Brief.
In the blog post on fashion signaling below, reproduce word for word the passage that begins at "My wife was" and stops after "out of town.".

Wednesday, July 13, 2016

Fashion Signaling

If the old axiom, “You are what you eat” is true when it comes to food, can we say the same about the clothes we wear?

Clinical psychologist Dr. Jennifer Baumgartner, author of You Are What You Wear: What Your Clothes Reveal About You, shared her insights about the psychology of fashion in the Forbes article, What Your Clothes Say About You.

“Shopping and spending behaviors often come from internal motivations such as emotions, experiences and culture,” says Dr. Baumgartner. “You look at shopping or storing behaviors, even putting together outfits, and people think of it as fluff. But any behavior is rooted in something deeper. I look at the deeper meaning of choices, just like I would in therapy.”

To put it simply, a shirt is not just a shirt. What we wear becomes sartorial shorthand for age, race, ethnicity, gender, income, upbringing, education, and interests, to name a few.

Fashion choices can also signal geographical origin, as I discovered on an outing with my wife to Lowe's a few weeks ago to pick up some wood stain for a house project. The young, black male cashier greeted us with a quizzical expression as we walked up to the check out counter with our purchase.

“Y’all ain’t from around here, are ya,” he proclaimed.  

 “What was that?” my wife asked the cashier, not understanding what he said.

“He said we’re not from around here,” I answered my wife.

“Oh, I was born here,” my wife said to the cashier. “What made you think that we’re not from here?”

“Your Patagonia,” replied the cashier.

My wife was wearing a Patagonia backpack along with a t-shirt of a local coffee place we frequent quite often, and I was wearing a screen printed t-shirt of the album cover for The Beatles’ A Hard Day’s Night soundtrack. Both of us were wearing shorts and flip flops, too. Admittedly, this is not standard Wichita fashion, but I didn’t think it read that we were from out of town.

Entries supplied.
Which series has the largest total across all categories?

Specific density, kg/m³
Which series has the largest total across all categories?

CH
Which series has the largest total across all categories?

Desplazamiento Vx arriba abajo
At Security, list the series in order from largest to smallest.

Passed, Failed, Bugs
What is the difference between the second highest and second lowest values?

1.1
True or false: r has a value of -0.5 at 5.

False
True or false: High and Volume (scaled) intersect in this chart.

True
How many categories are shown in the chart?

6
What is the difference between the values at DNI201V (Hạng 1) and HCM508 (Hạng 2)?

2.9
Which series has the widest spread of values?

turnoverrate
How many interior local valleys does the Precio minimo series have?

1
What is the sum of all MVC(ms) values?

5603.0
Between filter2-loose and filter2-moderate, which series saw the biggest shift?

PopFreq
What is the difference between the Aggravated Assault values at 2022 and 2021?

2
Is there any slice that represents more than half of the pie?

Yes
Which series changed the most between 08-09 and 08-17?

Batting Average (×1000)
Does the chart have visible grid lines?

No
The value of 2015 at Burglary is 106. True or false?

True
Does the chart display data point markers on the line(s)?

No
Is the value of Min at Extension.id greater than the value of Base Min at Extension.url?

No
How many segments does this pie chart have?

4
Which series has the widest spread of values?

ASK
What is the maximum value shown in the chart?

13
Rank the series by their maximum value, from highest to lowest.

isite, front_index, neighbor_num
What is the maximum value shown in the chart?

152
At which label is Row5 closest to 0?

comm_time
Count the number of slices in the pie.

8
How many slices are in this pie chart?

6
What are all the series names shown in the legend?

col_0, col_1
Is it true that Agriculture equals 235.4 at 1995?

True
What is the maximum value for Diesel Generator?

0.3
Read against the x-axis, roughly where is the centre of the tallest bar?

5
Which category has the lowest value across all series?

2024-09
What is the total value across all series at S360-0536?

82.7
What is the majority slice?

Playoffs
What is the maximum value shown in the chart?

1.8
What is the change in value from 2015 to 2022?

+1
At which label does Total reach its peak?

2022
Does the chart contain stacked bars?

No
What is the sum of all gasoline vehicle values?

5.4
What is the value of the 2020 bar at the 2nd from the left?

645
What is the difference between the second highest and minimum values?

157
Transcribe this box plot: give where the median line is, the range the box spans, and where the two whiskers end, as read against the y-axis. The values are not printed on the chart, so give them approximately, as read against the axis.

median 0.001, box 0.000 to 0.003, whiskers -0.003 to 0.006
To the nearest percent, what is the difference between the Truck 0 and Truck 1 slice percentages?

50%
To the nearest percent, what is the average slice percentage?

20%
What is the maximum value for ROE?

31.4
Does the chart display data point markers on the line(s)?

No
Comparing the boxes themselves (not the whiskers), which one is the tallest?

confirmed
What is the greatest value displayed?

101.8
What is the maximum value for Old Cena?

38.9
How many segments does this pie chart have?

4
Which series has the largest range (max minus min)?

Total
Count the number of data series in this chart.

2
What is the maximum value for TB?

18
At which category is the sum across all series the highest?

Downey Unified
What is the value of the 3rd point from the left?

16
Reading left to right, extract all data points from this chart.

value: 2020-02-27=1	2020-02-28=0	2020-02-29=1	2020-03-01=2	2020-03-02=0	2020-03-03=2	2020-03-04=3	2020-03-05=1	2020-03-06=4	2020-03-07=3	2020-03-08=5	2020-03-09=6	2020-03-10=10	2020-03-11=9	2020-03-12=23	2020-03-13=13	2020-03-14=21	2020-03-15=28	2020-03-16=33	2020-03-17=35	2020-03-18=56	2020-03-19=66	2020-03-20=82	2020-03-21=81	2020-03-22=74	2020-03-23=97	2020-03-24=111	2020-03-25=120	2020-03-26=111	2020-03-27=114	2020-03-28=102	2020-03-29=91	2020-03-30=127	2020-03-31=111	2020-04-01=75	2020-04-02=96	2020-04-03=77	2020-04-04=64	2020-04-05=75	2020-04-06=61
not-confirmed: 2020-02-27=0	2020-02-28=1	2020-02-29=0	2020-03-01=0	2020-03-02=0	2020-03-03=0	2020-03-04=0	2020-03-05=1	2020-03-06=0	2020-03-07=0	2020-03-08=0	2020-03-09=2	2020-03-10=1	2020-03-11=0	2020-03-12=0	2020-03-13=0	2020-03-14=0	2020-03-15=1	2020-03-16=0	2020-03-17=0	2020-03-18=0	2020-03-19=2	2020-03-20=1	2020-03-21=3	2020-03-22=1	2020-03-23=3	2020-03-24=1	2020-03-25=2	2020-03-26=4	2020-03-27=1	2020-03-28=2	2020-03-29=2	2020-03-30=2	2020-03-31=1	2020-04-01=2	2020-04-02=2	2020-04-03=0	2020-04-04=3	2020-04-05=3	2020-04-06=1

Exercise answer.
My wife was wearing a Patagonia backpack along with a t-shirt of a local coffee place we frequent quite often, and I was wearing a screen printed t-shirt of the album cover for The Beatles’ A Hard Day’s Night soundtrack. Both of us were wearing shorts and flip flops, too. Admittedly, this is not standard Wichita fashion, but I didn’t think it read that we were from out of town.